Despite drawing record crowds with a roster of it bands like the Arcade Fire and Broken Social Scene , the festival managed to retain a lovely respectful community vibe.

In one tent, I watched a bald baby bounce on his mom’s shoulders while clapping along to a Hidden Cameras tune about enemas later, a polite crowd at the Arts & Crafts jam session (recorded for CBC’s Fuse program) tried not to laugh at the hapless host’s uninformed questions and cheered just as loudly for the whispery acoustic tunes from new A&C signing American Analog Set as they did for the stripped-down preview of Major Label Debut, a countryish duet from Broken Social Scene’s upcoming Windsurfing Nation disc.
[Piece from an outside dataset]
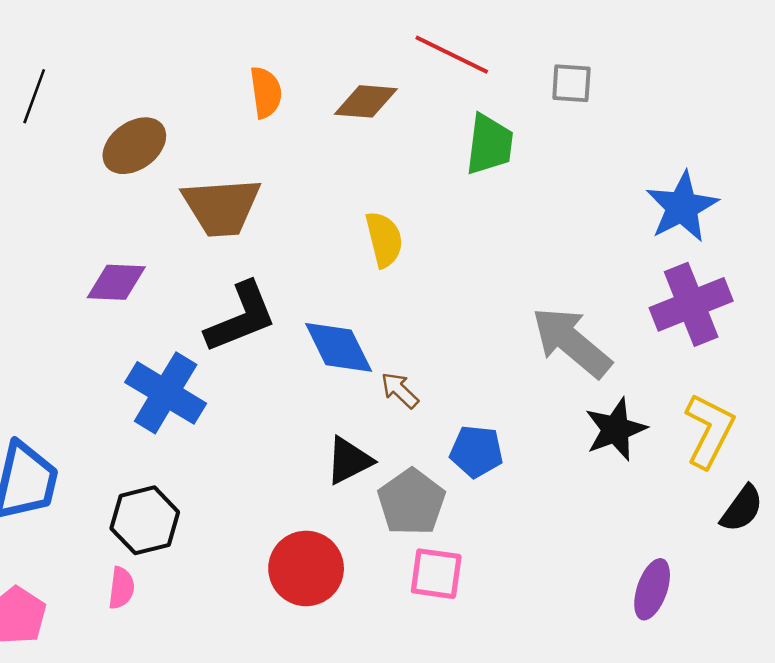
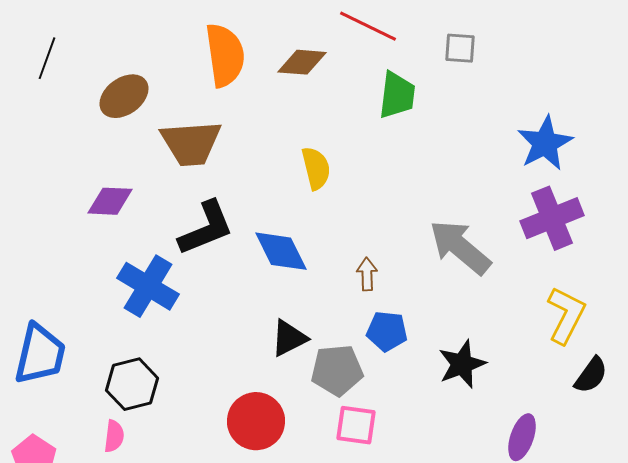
orange semicircle: (266, 92) -> (225, 55), size x1.6
brown arrow: (400, 390) -> (367, 274), moved, turned 44
black star: (616, 429) -> (462, 364), moved
gray pentagon: (411, 502) -> (337, 370), turned 30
The buzzier acts more than met expectations. Stars dazzled with a hyper-dramatic set of swooning romantic pop, highlighted by an awesome version of their MBV-lite Ageless Beauty single with gorgeous guitar work from guest Andrew Whiteman . Arcade Fire justified their hype with manic onstage energy and a singalong exit through the crowd that more than made up for the draggy lags between songs.

But it was the underdogs who really shone. Cuff the Duke celebrated the release of their fab new album with a raucous hoedown bolstered by remarkably strong vocals from Wayne Petti and Paul Aucoin ‘s pretty vibraphone accents. The crowd went ape-shit over their psyched-out new tunes, which translate even better live than they do on disc.

Meanwhile, Andrew Whiteman proved he may be the ace up A&C’s sleeve with a phenomenal guest-studded Apostle of Hustle set melding his Cuban jazz and dreamy pop influences into a beautifully seamless whole.

The only misstep was Sarah Slean‘s early-evening set, in which the diva manqué seemed to mistake talking in funny accents and over-the-top vamping for delivering the real musical goods. In an environment where sincerity ruled, her hammy antics rang terribly false.